Grinder -- This article hasn't been kind to you, and that's a little bit unfair too. I've said before that a customer's preferences are neither right nor wrong, but just a pattern of behavior, and it's up to store owners to adapt to it. The difficulty level comes in because grinding for EV is a level of action that it is not beneficial for a store to service. You can hardly be blamed for making hay where you can: you know you have store owners eating out of your hand and willing to pay you money. Maybe they're in distress, maybe they don't realize what they're doing to themselves, maybe they even think they're in on the deal with you -- an illusion they'll be broken of when the next new shiny store opens up five miles away and promises you the moon in order to get their numbers for Advanced Plus. Whatever the reason, you are justified in accepting money freely offered to you.

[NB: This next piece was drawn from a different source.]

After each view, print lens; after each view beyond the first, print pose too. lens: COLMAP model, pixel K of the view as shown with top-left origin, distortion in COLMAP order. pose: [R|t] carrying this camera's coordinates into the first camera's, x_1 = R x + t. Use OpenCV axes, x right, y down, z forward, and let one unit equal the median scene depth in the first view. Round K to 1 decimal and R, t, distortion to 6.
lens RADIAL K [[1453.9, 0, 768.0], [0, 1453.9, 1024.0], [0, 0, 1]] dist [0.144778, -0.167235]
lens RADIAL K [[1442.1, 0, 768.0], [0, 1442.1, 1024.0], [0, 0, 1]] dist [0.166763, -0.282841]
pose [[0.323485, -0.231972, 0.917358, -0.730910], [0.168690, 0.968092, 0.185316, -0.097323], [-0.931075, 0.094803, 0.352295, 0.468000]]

But stay with me just a little bit longer here. Look: I don't have a problem with you being competitive. I dig that all the way, that's the side of the game I came from, I used to be a DCI Level 3 Judge, been there done that. I do have a problem when your desire to make money playing Magic has a negative impact on the player community. I rejoice for the day when you discover that doing almost any other labor with your time will pay you considerably more in virtually all cases. Look at the top pros, and notice how most of them finished school and got decent jobs and earn more in an hour at work than they could grind in a month going 4-0 at a local Friday Night Magic. When they play, it's a pure game, and the stakes don't figure in until they're on a greater stage. You say you want to be like them, and that's great! Go with good fortune. Finish school, get that job, and become a player who focuses on superior play, not on the fingernail of local-level EV. You'll be a lot happier, and so will everybody else.

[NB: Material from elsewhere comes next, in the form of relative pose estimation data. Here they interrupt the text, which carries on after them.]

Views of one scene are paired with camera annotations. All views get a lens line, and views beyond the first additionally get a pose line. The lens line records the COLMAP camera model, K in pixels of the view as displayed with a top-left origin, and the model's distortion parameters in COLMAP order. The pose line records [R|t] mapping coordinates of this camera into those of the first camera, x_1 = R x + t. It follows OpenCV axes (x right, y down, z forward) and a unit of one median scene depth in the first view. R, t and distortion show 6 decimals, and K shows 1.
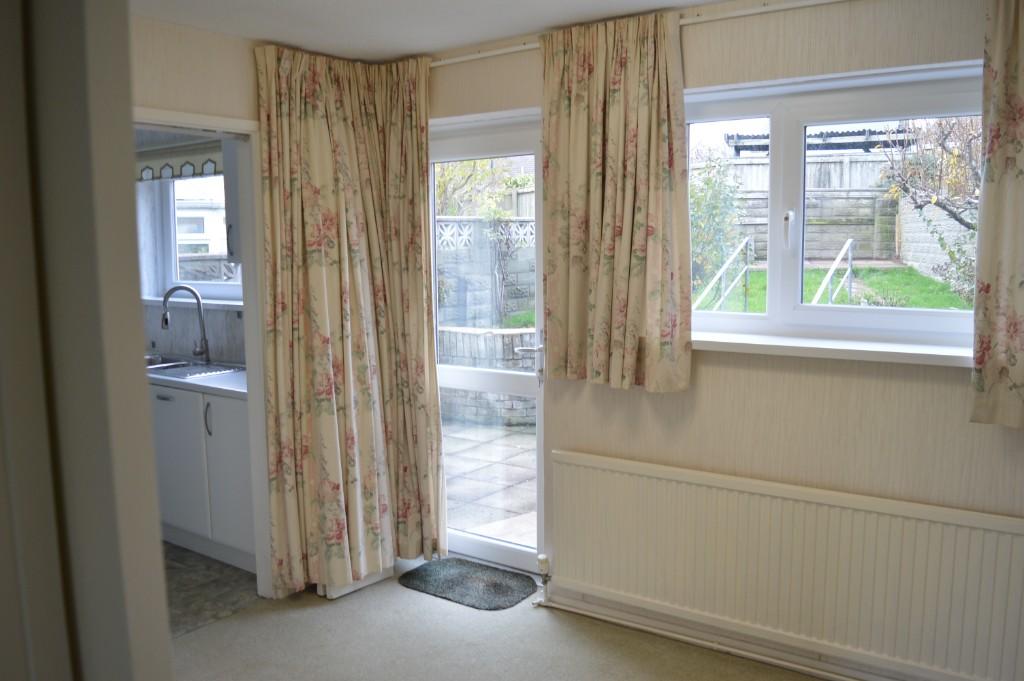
lens RADIAL K [[845.6, 0, 508.5], [0, 845.6, 337.2], [0, 0, 1]] dist [-0.087792, 0.017427]
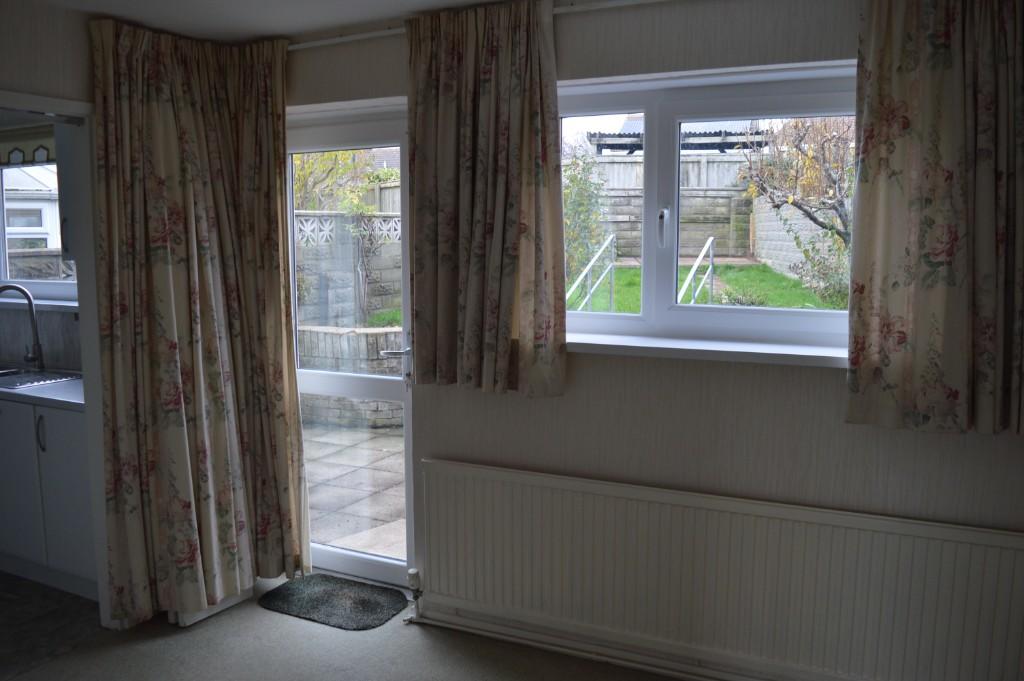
lens RADIAL K [[845.6, 0, 508.5], [0, 845.6, 337.2], [0, 0, 1]] dist [-0.087792, 0.017427]
pose [[0.987090, -0.009722, 0.159872, -0.001807], [0.008917, 0.999944, 0.005752, -0.006612], [-0.159919, -0.004252, 0.987121, 0.043797]]
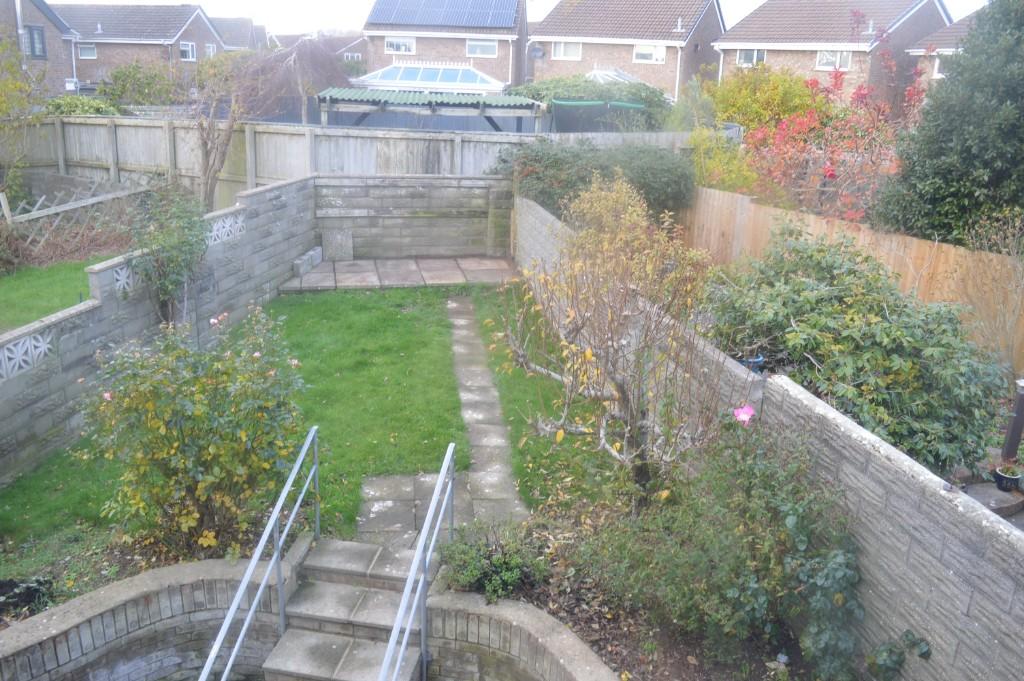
lens RADIAL K [[845.6, 0, 508.5], [0, 845.6, 337.2], [0, 0, 1]] dist [-0.087792, 0.017427]
pose [[0.907225, -0.080573, 0.412856, 0.309643], [-0.002043, 0.980628, 0.195869, -0.700239], [-0.420640, -0.178541, 0.889486, 0.663076]]
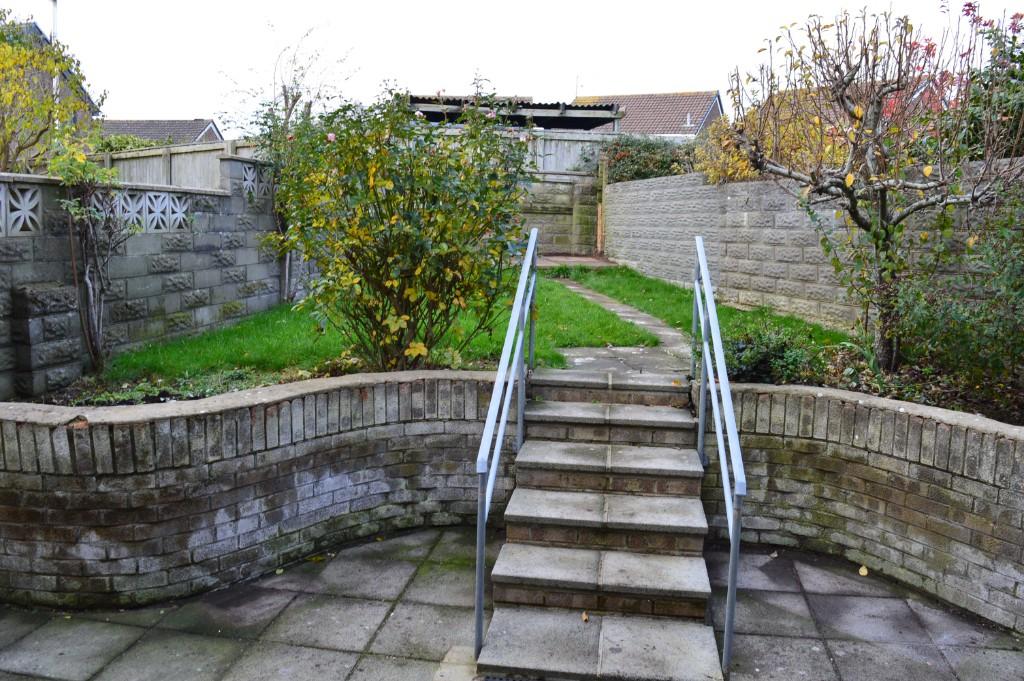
lens RADIAL K [[845.6, 0, 508.5], [0, 845.6, 337.2], [0, 0, 1]] dist [-0.087792, 0.017427]
pose [[0.895413, -0.024527, 0.444560, -0.023432], [0.016798, 0.999632, 0.021316, -0.110317], [-0.444919, -0.011619, 0.895495, 0.949456]]
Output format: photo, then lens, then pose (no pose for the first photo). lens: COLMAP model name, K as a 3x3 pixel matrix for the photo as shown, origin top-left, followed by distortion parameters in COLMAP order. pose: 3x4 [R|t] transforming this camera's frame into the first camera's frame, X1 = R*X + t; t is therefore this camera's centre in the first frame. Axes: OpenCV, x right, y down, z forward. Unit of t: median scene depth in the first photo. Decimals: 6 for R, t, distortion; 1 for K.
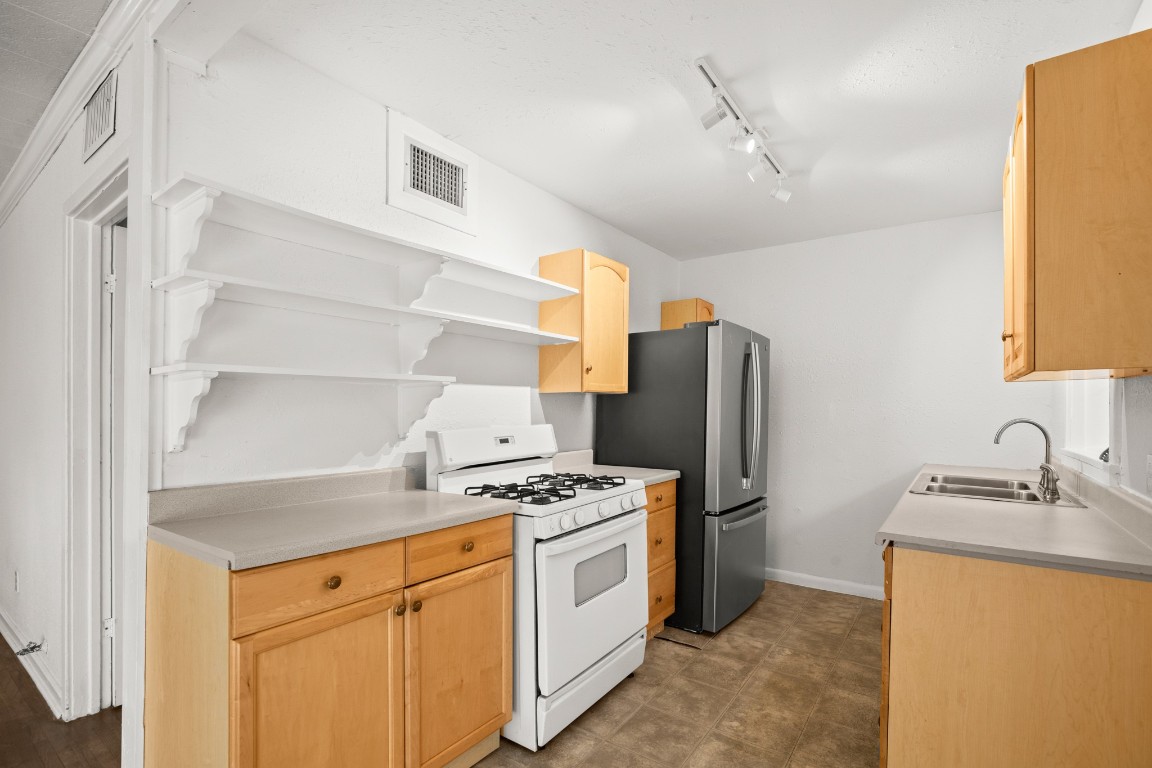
lens RADIAL K [[527.0, 0, 598.7], [0, 527.0, 409.7], [0, 0, 1]] dist [-0.015894, 0.002123]
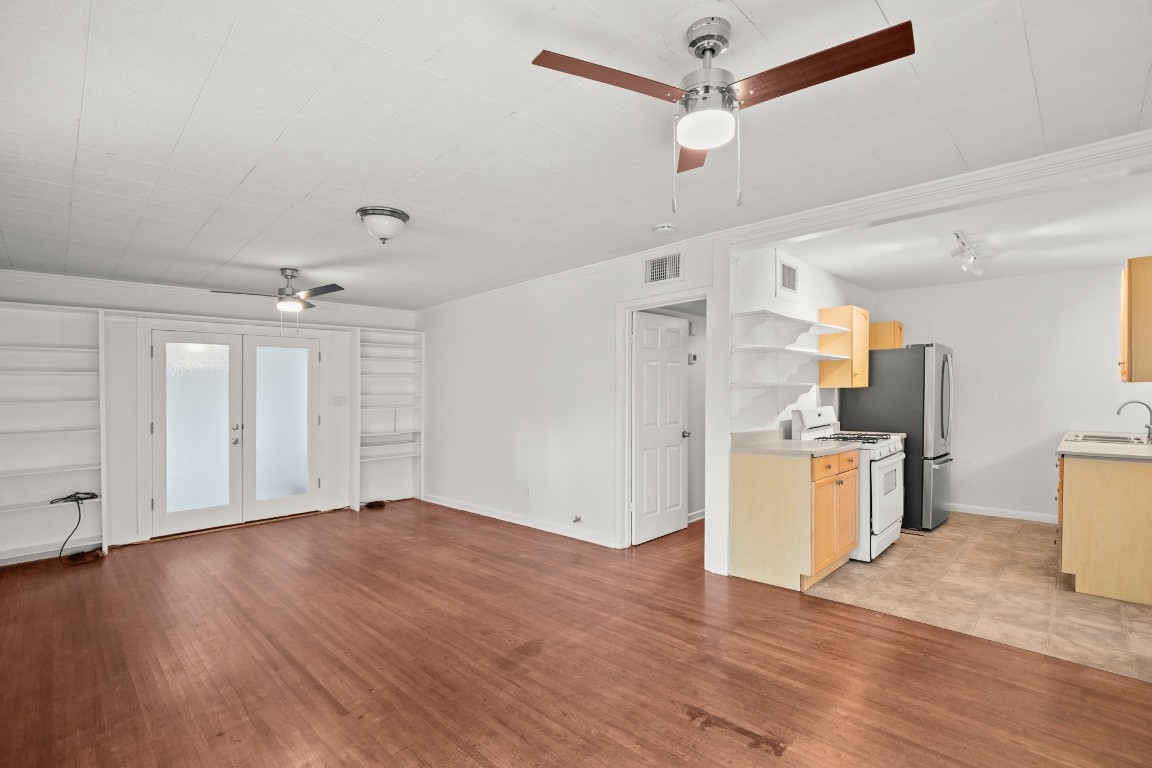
lens RADIAL K [[527.0, 0, 592.3], [0, 527.0, 399.3], [0, 0, 1]] dist [-0.015894, 0.002123]
pose [[0.987912, -0.009744, -0.154712, -0.638886], [0.011252, 0.999897, 0.008877, -0.020639], [0.154610, -0.010511, 0.987920, -0.892777]]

And if it really is just about the money and nothing else and you are absolutely determined to play cards to grind for that money, go play casino poker or blackjack and become an expert at it. That's what casinos are for, and you wouldn't be the first Magic player to strike gold at poker. Why waste your time here, in an industry that is going to resist your preferences at every turn, except where it facilitates your needs and then falls on its own sword in doing so. Just step up to the big leagues. Nobody plays poker for love of the game theory. They play for money. If you want money, get good at playing casino card games. The casino is where your heart already is anyway, whether you ever reflected on it or not. That guidance is my gift to you.
That's it for this week! Next week I'll put a holiday spin on my observations from within the comic and hobby game trade, and I welcome you here Tuesday morning for your Backstage Pass to the festivities!

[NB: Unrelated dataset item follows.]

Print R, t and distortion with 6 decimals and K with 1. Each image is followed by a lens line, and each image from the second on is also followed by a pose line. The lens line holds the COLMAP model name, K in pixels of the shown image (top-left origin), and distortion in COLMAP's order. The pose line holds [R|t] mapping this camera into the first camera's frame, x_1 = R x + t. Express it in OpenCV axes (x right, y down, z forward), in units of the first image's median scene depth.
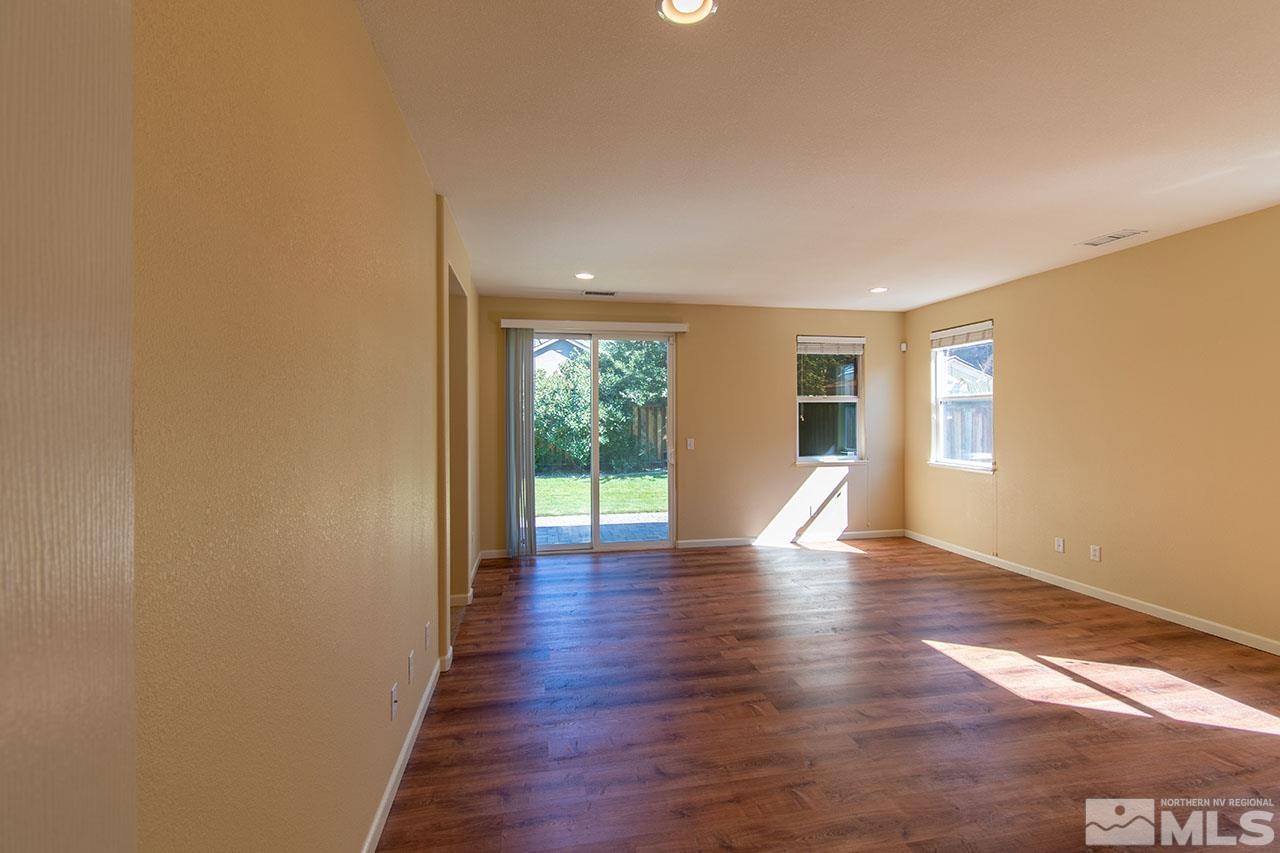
lens RADIAL K [[570.4, 0, 652.9], [0, 570.4, 426.2], [0, 0, 1]] dist [0.004491, -0.002465]
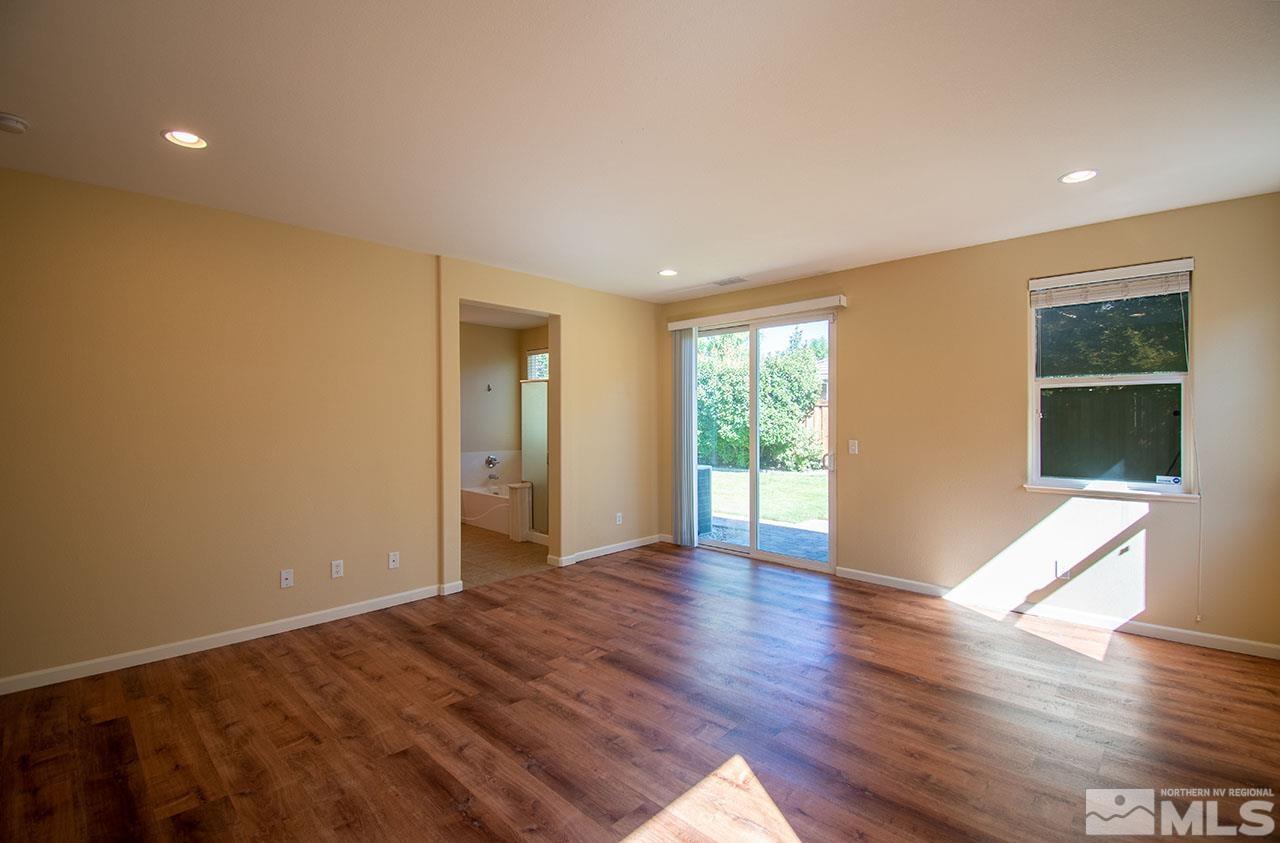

* In fact, I welcome scrutiny, provided it's fair and even-handed, and everyone incurs it. I'm one of the more transparent store operators I know -- witness this blog, for example -- mainly because I've learned that in order to grow to a healthy long-term size and scope, you need to have defined processes, delegation, and workflows that scale, and you just can't do that and be keeping secrets. Too many people need to be taught how things work. If you're burying bodies out behind the dumpster, the employees with the shovels are gonna figure out that it's not just rolls of carpet they're carrying. So you run a clean store with clean books and clean money protocols and fair policies and rules, and you don't apologize for making a living off the single-digit-percentage profits from that. There are things I keep confidential, but operational methods have to stand up in the light.